Repeat exactly what runs from the line containing "habe es in ih" through the last line of the material below. Do not copy the pictures.

Data.
────────

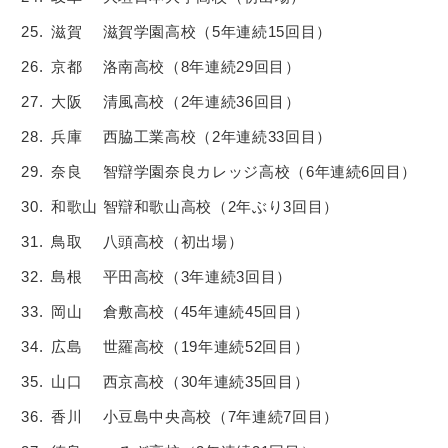
滋賀 滋賀学園高校（5年連続15回目）
京都 洛南高校（8年連続29回目）
大阪 清風高校（2年連続36回目）
兵庫 西脇工業高校（2年連続33回目）
奈良 智辯学園奈良カレッジ高校（6年連続6回目）
和歌山 智辯和歌山高校（2年ぶり3回目）
鳥取 八頭高校（初出場）
島根 平田高校（3年連続3回目）
岡山 倉敷高校（45年連続45回目）
広島 世羅高校（19年連続52回目）
山口 西京高校（30年連続35回目）
香川 小豆島中央高校（7年連続7回目）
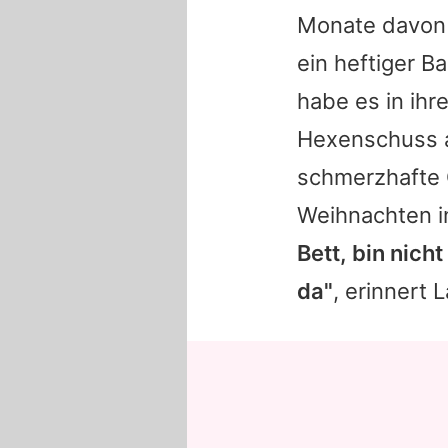
Monate davon 
ein heftiger B
habe es in ih
Hexenschuss au
schmerzhafte 
Weihnachten i
Bett, bin nic
da"
, erinnert
L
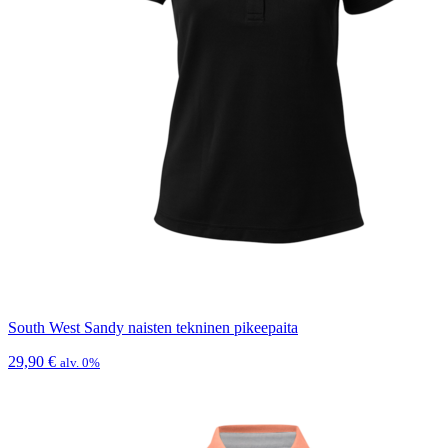
South West Sandy naisten tekninen pikeepaita
29,90
€
alv. 0%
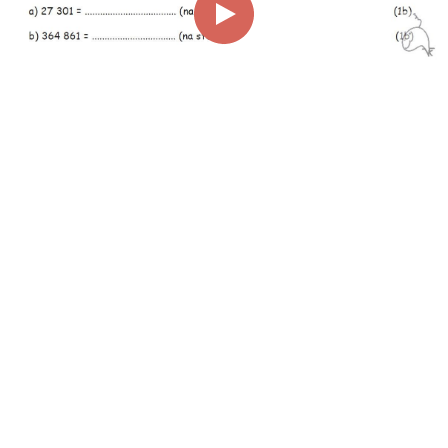
00:00
00:36
Page
1/1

────────

Output.
habe es in ih
Hexenschuss au
schmerzhafte 
Weihnachten i
Bett, bin nic
da"
, erinnert
L
South West Sandy naisten tekninen pikeepaita
29,90
€
alv. 0%
00:00
00:36
Page
1/1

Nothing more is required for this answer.